● Problem to solve:
With the first line as the start and the line containing "информация или экономика." as the end, write out every line of the records exactly.

Records excerpted from a collection:
=== Begin Enclosure ===
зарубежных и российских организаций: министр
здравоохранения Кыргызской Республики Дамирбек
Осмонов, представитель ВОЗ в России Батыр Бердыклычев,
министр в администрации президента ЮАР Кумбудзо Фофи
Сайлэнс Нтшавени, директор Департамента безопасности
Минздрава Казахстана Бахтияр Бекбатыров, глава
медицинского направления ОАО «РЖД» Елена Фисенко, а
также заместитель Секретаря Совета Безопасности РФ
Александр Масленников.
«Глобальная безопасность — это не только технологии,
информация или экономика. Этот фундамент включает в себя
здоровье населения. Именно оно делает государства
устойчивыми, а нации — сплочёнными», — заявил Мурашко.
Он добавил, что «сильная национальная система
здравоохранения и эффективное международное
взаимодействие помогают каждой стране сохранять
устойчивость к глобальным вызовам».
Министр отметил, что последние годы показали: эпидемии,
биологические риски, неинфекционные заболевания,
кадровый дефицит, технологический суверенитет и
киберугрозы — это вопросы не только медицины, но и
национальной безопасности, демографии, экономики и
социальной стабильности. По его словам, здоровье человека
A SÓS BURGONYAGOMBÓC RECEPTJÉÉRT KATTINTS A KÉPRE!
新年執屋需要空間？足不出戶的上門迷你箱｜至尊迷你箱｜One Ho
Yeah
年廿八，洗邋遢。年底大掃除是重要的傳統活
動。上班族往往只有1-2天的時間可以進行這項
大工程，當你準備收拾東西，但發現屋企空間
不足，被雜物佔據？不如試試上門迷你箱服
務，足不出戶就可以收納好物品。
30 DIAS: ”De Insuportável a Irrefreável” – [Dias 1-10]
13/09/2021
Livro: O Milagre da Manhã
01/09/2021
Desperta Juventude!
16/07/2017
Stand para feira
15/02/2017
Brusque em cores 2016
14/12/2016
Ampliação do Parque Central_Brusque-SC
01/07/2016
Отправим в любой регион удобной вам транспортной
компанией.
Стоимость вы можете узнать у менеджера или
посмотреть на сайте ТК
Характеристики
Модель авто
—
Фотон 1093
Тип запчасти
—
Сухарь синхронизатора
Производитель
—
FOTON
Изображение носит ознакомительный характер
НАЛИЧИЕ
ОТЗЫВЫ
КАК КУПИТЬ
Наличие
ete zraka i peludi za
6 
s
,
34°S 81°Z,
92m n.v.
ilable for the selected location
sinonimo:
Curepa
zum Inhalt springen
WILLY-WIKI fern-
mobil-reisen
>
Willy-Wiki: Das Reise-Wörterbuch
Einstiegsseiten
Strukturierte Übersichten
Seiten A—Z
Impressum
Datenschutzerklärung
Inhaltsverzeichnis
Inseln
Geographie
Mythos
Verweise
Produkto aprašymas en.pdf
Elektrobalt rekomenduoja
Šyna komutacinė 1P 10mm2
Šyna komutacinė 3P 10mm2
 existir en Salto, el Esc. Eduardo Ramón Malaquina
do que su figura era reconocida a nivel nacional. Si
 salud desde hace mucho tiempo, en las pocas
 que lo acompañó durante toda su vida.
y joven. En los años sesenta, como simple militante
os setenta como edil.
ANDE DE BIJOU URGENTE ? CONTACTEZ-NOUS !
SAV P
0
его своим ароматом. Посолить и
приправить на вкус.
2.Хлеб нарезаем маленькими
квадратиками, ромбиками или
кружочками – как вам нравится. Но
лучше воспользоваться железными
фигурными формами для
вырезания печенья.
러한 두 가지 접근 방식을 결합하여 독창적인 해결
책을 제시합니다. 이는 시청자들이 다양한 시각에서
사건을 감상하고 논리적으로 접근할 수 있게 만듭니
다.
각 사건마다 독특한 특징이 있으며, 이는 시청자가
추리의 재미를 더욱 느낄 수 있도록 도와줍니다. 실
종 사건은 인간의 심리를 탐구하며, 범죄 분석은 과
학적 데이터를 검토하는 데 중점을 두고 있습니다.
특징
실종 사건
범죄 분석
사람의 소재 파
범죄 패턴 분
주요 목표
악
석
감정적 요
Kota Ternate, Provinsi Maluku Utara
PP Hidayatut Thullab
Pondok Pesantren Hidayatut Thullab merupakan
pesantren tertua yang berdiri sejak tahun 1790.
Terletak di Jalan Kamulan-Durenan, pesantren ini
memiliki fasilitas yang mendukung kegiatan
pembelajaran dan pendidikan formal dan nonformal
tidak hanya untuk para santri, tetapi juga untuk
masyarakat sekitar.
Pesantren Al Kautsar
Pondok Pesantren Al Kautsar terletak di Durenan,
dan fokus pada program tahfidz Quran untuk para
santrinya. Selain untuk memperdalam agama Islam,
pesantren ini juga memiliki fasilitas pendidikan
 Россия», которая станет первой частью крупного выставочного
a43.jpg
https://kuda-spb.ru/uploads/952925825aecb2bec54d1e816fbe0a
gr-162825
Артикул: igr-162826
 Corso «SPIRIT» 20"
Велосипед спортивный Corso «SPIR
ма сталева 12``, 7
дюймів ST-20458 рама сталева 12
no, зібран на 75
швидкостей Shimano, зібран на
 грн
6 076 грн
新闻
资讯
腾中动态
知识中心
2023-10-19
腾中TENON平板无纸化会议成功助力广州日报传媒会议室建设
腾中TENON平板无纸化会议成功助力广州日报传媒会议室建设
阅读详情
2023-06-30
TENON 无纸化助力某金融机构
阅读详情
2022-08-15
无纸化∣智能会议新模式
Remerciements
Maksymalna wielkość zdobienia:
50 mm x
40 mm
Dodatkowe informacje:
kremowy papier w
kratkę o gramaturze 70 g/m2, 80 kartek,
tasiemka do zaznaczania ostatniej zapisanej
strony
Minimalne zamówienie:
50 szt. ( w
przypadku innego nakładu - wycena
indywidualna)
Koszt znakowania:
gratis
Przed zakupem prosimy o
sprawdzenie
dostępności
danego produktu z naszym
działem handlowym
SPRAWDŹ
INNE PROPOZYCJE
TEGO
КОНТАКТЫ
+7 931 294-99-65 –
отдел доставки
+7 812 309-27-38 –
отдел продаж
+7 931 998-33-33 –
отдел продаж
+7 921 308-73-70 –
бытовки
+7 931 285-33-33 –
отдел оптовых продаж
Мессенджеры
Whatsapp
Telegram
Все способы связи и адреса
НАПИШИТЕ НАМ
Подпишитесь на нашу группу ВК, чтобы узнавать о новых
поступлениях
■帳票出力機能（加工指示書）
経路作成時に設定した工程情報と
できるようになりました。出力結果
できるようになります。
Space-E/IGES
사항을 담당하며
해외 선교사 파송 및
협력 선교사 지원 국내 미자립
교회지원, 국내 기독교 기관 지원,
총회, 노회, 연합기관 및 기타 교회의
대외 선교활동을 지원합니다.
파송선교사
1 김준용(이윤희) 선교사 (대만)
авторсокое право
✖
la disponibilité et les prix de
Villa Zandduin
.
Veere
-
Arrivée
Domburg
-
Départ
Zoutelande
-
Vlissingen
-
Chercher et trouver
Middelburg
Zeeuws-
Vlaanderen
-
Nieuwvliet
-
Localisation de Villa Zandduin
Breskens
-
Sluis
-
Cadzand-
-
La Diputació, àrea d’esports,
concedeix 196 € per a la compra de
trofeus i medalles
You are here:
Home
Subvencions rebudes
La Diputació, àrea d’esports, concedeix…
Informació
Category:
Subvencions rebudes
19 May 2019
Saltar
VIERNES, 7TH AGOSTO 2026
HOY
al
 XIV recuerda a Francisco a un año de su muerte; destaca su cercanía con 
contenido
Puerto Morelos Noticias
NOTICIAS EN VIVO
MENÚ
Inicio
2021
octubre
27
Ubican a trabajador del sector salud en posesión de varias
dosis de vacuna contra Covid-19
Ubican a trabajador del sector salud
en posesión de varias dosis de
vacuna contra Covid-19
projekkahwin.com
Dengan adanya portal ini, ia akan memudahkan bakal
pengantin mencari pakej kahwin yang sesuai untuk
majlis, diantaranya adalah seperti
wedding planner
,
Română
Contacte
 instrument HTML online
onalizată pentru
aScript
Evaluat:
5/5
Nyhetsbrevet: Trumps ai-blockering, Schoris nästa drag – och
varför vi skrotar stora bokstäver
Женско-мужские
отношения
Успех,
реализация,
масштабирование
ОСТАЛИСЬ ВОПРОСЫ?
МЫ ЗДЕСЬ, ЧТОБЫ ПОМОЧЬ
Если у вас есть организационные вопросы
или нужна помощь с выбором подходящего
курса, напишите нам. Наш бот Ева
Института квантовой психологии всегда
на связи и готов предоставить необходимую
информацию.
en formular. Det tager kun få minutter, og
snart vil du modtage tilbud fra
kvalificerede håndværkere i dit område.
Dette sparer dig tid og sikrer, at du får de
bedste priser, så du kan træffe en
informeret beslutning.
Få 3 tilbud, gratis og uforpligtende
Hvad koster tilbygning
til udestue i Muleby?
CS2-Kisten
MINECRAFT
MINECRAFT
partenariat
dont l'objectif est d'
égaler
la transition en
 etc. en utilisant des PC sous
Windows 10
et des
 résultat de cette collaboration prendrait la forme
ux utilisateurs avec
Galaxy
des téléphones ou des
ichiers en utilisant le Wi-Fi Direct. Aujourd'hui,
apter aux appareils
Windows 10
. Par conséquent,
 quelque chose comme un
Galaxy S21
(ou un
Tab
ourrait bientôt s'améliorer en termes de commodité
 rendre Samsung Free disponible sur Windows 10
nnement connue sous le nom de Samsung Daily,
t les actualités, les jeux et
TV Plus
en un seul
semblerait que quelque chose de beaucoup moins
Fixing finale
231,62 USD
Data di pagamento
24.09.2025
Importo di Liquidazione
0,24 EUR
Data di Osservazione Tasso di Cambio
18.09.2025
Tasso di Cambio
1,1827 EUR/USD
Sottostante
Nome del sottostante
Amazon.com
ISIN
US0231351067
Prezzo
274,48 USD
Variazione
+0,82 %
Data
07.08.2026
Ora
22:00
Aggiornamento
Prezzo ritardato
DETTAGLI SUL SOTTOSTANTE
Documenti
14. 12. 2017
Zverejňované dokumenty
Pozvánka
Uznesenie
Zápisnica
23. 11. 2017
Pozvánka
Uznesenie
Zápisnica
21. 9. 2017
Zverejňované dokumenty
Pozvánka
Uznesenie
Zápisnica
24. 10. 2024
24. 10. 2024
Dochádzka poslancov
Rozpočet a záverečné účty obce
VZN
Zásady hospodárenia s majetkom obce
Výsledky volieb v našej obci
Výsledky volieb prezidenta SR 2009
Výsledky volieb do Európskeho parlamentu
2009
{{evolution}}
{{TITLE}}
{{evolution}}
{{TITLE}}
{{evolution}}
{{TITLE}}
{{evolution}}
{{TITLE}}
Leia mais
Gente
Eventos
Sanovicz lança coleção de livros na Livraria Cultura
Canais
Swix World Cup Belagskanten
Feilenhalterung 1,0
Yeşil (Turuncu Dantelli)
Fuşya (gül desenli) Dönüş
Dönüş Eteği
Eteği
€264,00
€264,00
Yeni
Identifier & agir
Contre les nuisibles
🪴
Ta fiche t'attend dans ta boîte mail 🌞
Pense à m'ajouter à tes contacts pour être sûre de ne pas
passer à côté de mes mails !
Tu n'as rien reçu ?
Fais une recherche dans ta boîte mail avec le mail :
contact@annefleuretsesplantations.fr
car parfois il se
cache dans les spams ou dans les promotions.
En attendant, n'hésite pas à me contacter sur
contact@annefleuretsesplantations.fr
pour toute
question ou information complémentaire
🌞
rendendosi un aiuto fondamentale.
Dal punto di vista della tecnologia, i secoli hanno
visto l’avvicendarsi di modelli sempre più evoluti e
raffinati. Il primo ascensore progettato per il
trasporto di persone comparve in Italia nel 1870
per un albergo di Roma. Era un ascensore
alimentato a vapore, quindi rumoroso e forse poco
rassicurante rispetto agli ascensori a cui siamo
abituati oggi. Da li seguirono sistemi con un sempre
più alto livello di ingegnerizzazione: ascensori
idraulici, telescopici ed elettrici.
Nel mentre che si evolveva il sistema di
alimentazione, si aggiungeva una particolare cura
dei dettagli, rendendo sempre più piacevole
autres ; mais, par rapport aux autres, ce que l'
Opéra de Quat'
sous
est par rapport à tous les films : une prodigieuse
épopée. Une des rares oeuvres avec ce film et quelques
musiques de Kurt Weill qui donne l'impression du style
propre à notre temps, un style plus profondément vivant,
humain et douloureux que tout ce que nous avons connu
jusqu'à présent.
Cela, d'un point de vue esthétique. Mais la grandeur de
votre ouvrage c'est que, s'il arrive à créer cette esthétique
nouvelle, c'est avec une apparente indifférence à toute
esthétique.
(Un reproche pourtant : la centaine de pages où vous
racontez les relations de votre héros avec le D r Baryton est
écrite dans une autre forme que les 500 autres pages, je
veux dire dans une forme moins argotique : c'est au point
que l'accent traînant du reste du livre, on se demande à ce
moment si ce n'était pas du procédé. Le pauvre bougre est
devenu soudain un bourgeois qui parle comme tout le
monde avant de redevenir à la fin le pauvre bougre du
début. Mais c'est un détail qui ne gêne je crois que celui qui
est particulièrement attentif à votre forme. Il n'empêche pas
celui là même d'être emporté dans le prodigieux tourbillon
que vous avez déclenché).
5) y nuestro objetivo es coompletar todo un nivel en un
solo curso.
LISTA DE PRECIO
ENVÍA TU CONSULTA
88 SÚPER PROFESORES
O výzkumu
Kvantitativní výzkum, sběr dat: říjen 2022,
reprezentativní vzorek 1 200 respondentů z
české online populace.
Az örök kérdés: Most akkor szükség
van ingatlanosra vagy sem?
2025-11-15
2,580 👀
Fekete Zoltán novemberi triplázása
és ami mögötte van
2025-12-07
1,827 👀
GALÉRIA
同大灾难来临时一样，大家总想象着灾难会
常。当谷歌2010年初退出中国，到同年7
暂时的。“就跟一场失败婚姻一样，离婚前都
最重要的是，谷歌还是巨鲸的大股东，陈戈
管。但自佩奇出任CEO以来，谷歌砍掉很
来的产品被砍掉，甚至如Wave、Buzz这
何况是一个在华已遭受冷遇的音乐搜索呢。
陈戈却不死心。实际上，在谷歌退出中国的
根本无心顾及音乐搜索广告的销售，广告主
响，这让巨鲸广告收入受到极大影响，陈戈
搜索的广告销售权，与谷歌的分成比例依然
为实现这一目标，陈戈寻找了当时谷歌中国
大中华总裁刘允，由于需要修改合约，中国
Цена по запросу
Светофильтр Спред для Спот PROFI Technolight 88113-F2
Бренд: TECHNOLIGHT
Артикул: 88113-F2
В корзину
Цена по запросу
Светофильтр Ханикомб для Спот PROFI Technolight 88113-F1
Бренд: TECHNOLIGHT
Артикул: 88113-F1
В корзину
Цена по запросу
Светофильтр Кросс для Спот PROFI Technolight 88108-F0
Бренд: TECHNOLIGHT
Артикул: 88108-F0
=== End Enclosure ===
● Solution to the exercise:
зарубежных и российских организаций: министр
здравоохранения Кыргызской Республики Дамирбек
Осмонов, представитель ВОЗ в России Батыр Бердыклычев,
министр в администрации президента ЮАР Кумбудзо Фофи
Сайлэнс Нтшавени, директор Департамента безопасности
Минздрава Казахстана Бахтияр Бекбатыров, глава
медицинского направления ОАО «РЖД» Елена Фисенко, а
также заместитель Секретаря Совета Безопасности РФ
Александр Масленников.
«Глобальная безопасность — это не только технологии,
информация или экономика. Этот фундамент включает в себя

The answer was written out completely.